GIVEN DATA:
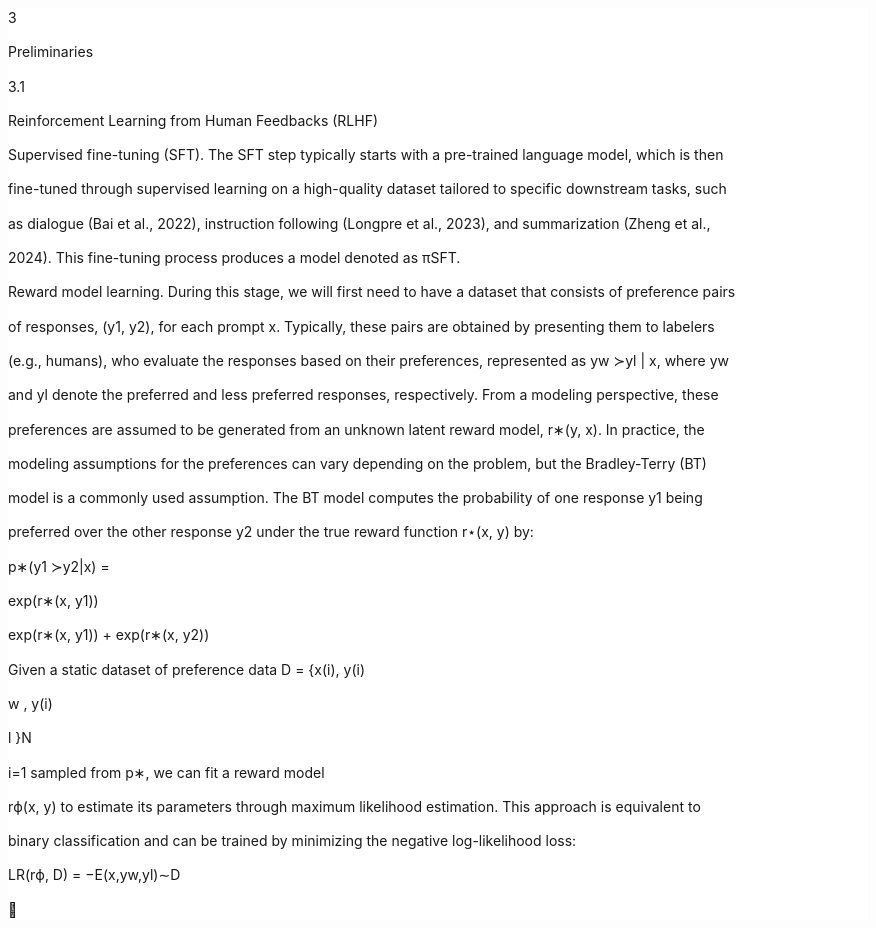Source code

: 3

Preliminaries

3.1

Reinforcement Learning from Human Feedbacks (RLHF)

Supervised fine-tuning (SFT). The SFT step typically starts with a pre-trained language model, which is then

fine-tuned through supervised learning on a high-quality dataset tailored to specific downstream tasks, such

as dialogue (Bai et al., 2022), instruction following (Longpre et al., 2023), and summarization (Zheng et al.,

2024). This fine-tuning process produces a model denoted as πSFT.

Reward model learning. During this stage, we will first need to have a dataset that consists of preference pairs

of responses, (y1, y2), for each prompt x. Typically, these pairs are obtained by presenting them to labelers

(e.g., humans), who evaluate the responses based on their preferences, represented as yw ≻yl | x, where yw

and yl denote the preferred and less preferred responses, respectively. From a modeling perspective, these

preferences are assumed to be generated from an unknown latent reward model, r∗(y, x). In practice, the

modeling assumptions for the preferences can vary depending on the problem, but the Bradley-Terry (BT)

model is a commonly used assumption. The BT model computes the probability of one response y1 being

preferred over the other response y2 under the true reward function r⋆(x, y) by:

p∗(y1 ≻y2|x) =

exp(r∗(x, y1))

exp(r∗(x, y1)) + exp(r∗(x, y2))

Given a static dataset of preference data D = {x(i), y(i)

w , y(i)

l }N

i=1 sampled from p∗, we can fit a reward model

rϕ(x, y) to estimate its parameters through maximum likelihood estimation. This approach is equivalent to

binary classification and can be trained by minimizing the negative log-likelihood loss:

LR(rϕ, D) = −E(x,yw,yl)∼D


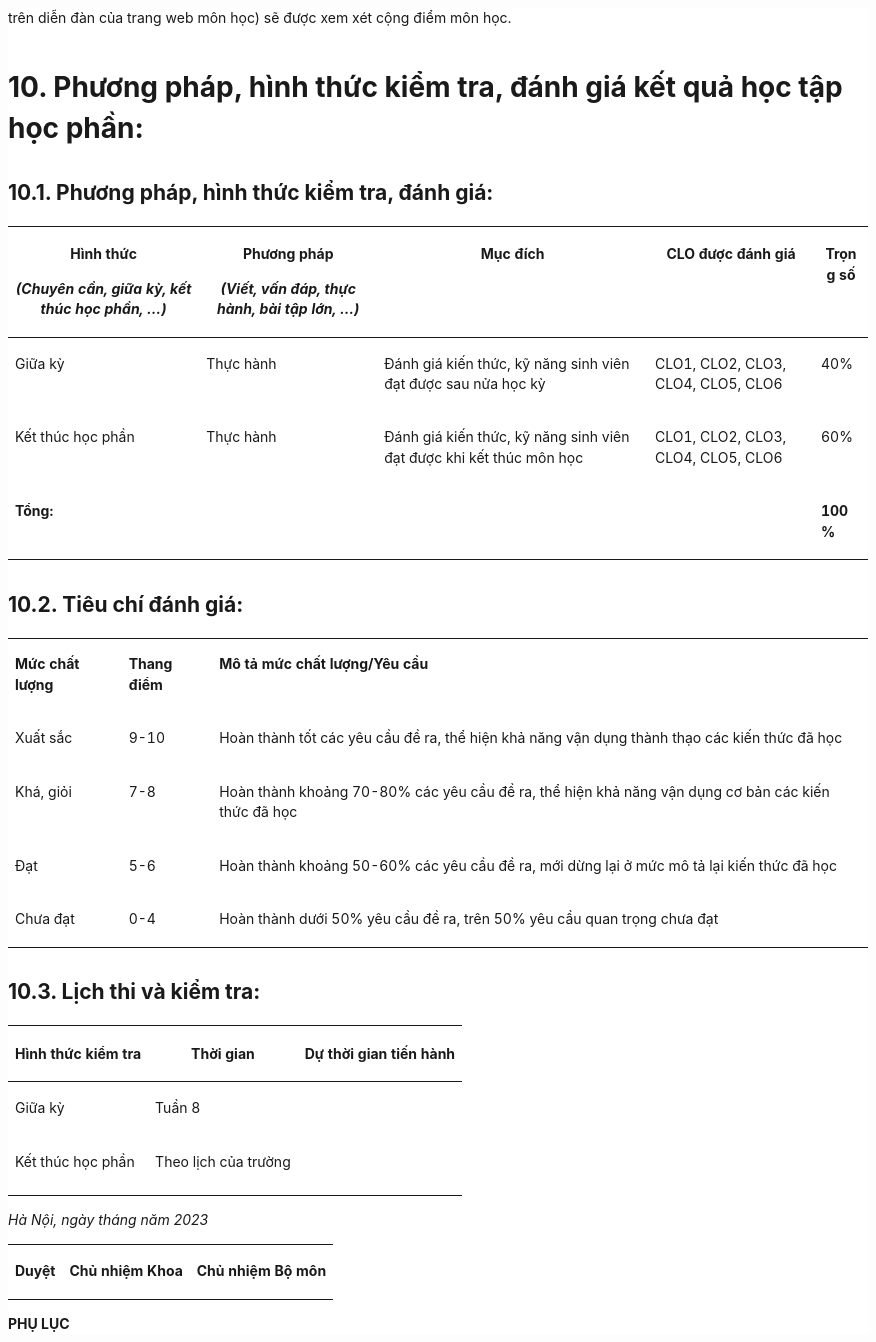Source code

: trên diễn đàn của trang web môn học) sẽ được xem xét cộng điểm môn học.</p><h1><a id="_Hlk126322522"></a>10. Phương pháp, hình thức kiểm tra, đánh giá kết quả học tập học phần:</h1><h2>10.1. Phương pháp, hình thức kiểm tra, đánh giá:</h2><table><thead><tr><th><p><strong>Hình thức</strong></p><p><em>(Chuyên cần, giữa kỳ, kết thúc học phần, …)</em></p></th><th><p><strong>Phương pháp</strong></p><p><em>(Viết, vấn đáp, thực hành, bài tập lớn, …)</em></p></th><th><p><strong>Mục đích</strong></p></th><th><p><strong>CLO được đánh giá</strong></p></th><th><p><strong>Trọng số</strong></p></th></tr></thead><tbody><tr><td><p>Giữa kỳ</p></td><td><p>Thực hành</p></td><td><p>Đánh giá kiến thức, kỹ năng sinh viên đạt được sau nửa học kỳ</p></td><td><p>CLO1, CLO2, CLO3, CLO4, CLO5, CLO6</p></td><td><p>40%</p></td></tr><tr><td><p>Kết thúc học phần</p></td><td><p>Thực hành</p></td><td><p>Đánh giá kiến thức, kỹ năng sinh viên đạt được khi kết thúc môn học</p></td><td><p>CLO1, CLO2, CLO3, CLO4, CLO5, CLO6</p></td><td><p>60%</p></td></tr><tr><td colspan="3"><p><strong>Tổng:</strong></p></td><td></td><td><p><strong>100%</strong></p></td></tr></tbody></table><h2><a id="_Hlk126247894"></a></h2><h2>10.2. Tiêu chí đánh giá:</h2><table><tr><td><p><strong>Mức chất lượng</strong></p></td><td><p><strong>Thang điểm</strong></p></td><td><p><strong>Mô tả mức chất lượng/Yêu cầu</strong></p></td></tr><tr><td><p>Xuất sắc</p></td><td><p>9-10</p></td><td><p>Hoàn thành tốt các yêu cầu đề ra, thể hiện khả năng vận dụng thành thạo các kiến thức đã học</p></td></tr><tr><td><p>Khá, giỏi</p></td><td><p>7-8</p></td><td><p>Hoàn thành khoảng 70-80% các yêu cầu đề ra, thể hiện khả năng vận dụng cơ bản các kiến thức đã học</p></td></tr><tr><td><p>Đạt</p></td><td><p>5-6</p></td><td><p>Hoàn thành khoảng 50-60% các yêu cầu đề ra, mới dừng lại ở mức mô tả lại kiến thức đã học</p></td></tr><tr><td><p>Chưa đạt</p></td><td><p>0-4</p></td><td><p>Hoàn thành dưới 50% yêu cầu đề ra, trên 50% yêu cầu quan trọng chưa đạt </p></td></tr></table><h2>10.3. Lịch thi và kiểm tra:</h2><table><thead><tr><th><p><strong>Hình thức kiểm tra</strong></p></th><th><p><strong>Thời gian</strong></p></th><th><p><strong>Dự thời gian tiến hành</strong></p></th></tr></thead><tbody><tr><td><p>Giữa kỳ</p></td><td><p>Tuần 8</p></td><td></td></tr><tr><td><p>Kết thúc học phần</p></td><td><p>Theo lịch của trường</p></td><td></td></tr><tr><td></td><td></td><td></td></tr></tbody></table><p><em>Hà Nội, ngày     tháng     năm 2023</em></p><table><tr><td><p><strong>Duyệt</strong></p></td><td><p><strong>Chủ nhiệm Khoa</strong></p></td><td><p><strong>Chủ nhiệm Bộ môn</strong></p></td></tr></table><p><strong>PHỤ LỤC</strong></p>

---

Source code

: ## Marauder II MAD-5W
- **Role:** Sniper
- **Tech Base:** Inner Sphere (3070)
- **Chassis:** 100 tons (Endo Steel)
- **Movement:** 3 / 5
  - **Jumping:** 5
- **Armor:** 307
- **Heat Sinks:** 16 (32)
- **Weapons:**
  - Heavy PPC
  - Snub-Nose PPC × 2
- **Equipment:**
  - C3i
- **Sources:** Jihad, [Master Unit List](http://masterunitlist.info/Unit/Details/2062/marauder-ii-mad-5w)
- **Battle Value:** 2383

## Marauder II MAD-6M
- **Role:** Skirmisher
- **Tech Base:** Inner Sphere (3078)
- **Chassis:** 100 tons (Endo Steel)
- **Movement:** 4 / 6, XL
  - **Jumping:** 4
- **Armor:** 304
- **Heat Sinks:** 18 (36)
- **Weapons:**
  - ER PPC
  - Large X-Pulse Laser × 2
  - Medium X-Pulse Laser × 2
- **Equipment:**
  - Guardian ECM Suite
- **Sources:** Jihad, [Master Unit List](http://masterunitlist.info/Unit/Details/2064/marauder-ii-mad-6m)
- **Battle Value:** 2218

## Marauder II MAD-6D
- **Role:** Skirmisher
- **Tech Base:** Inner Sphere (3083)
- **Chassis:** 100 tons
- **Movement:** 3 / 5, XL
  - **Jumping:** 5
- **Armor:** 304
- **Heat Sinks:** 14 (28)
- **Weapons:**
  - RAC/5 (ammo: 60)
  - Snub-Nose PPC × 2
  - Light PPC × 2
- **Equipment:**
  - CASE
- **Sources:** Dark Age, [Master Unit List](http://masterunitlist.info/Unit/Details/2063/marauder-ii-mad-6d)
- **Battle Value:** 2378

==

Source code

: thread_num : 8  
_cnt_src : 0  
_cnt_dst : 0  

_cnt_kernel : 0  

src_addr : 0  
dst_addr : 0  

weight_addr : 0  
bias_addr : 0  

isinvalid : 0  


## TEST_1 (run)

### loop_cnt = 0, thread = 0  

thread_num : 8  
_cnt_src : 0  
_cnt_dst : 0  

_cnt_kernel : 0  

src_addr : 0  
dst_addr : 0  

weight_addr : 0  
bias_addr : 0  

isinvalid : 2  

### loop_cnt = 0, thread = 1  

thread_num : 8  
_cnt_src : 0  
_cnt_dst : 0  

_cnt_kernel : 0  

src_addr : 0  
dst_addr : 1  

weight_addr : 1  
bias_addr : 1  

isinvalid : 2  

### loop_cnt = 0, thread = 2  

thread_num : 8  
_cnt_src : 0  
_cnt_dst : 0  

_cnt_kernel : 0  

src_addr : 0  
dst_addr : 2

TASK PROMPT:
Filter the listing above down to the lines that contain the word "dataset".

EXERCISE SOLUTION:
fine-tuned through supervised learning on a high-quality dataset tailored to specific downstream tasks, such
Reward model learning. During this stage, we will first need to have a dataset that consists of preference pairs
Given a static dataset of preference data D = {x(i), y(i)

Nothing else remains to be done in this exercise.